I think there must be some sort of alignment happening in the Universe this week, syncing my on-stage debut in Providence's inaugural Listen to Your Mother Show with this blog's one year anniversary.
A year ago this week I posted my first reflection here on Multiple Realities.
And tomorrow, I'll be stepping in front of a podium in downtown Providence, in front of a 300-person audience (gulp!) to read my motherhood-themed essay. (The show is being filmed and will be posted later on YouTube... I'll let you know when the link is up.)
When I started this blog in May 2012, I didn't know what it was going to be. But there was something inside of me that compelled me to do it. It was like an itch I needed to scratch. Like a mosquito buzzing in my ear that I needed to swat, that I couldn't just ignore. I somehow knew, without knowing it, that I needed this blog to save something that only I could save inside of me.
Without my blogging, I think I might have fallen into depression, into the cavern of boredom and isolation that can result from staying at home with twin toddlers through four New England seasons, including a long, cold and dark winter. I did not want to be Betty Draper. If you ask me, Betty Draper desperately needed a blog.
Brené Brown once said, wisely: "“Unused creativity is not benign. It metastasizes. It turns into grief, rage, judgment, sorrow, shame.”
Let's face it, for the many moms among us (myself included) whose passions do not include deciphering the stages of early childhood development, doing laundry with toddlers is a lot less intellectually stimulating than, say, setting up a camera in manual mode to capture doing laundry with toddlers, and then writing about it, uploading it and posting it.
The process of pondering, gathering and creating material for my blog is what got me through many of my stay-at-home momming days this past year. Somewhere, somehow, during the process, I've stopped wishing I were the kind of mother who didn't need this extra layer of "stimulating work" to enjoy being home with my children. I used to feel bad about that; now I don't.
One year later, I admit that the process of doing this blog has helped me start showing up more and more as my most authentic version of myself, both on my blog and in my real life, instead of trying to be like other bloggers/mothers/people that I admire. And in learning how to do that more and more -- to just be myself and show up -- I've started figuring out who this "most authentic version of myself" actually is. I think I've grown as a writer this past year, from someone who tried to write/post what I thought people wanted to read... to a writer/blogger who writes/posts what I think I have to show/share/say.
I'll be the first to admit that not every single post on my lil' blog has been insightful or interesting.
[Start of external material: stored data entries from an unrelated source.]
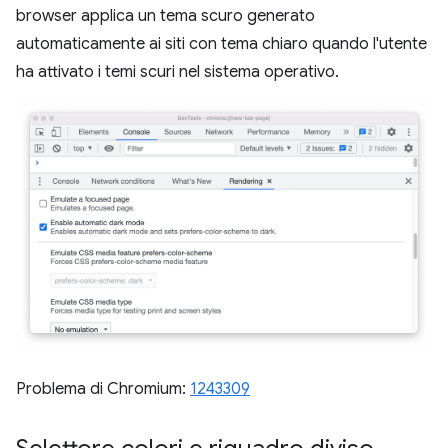
browser applica un tema scuro generato
automaticamente ai siti con tema chiaro quando l'utente
ha attivato i temi scuri nel sistema operativo.
Problema di Chromium:
1243309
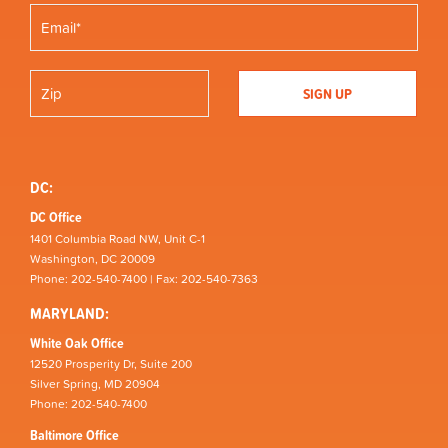
DC:
DC Office
1401 Columbia Road NW, Unit C-1
Washington, DC 20009
Phone: 202-540-7400 | Fax: 202-540-7363
MARYLAND:
White Oak Office
12520 Prosperity Dr, Suite 200
Silver Spring, MD 20904
Phone: 202-540-7400
Baltimore Office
In this first year, I think my blog has been overall good, but sometimes hit or miss. Some days, I wrote and posted something I felt really proud of, and other times I was exhausted and just needed to get something, like a single photo, up on the page.
But here's the thing: I posted at least once a week for an ENTIRE YEAR. On average, I posted 1.4 times a week! And I feel really proud of that. To me, this means I showed up for myself, even if each post wasn't all that interesting, articulate or perfect, even if thousands of people aren't devoted followers of my little corner of the internet. Even if I am not earning any money doing this. I showed up. I did it!
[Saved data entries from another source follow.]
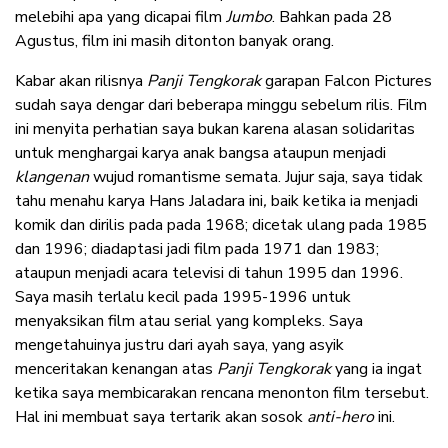
melebihi apa yang dicapai film
Jumbo
. Bahkan pada 28
Agustus, film ini masih ditonton banyak orang.
Kabar akan rilisnya
Panji Tengkorak
garapan Falcon Pictures
sudah saya dengar dari beberapa minggu sebelum rilis. Film
ini menyita perhatian saya bukan karena alasan solidaritas
untuk menghargai karya anak bangsa ataupun menjadi
klangenan
wujud romantisme semata. Jujur saja, saya tidak
tahu menahu karya Hans Jaladara ini
,
baik ketika ia menjadi
komik dan dirilis pada pada 1968; dicetak ulang pada 1985
dan 1996; diadaptasi jadi film pada 1971 dan 1983;
ataupun menjadi acara televisi di tahun 1995 dan 1996.
Saya masih terlalu kecil pada 1995-1996 untuk
menyaksikan film atau serial yang kompleks. Saya
mengetahuinya justru dari ayah saya, yang asyik
menceritakan kenangan atas
Panji Tengkorak
yang ia ingat
ketika saya membicarakan rencana menonton film tersebut.
Hal ini membuat saya tertarik akan sosok
anti-hero
ini.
And I'm about to show up again in a new and scary way tomorrow, on stage with my motherhood-inspired piece to read.
When I told my mom that I was thinking about auditioning for the Listen to Your Mother (LTYM) Show, we had a serious conversation about the content of the piece I wrote. The reading I'm doing tomorrow is pretty vulnerable for me. I was trying to make sense of my need to write it and share it, and then my mom said, "I don't think you have a choice, Jenn. I've known you longer than anyone else in the world. I can tell you that for as long as you could hold a pen, there was never a time when you didn't need to write. It's always been your way of getting things out of yourself that needed to come out. I don't think it was ever up to you."
And if there's one thing I know well enough by now, it's to listen to my mother. :)
So maybe that's why, when I heard about the LTYM show and the call for auditions, I didn't want this opportunity to be part of a national conversation about "motherhood" to be hijacked by some June Cleaver version of mothering, which everyone knows is bullshit. I deeply wanted this Providence show to tell the truth. So I decided to write about mine, as bravely as I could muster, and then take it to the audition. And tomorrow, to the stage.
And here's what's so amazing: 13 other women (Yep, our entire Providence cast) had the same thought that I did! Screw motherhood myths! Let's TELL THE TRUTH!
And so tomorrow we are going to do that. Because together, on that stage in our real lives, and on this stage here on the internet, we are showing up to save the only lives any of us can really save: our own. One fantastic truth-filled bit at a time.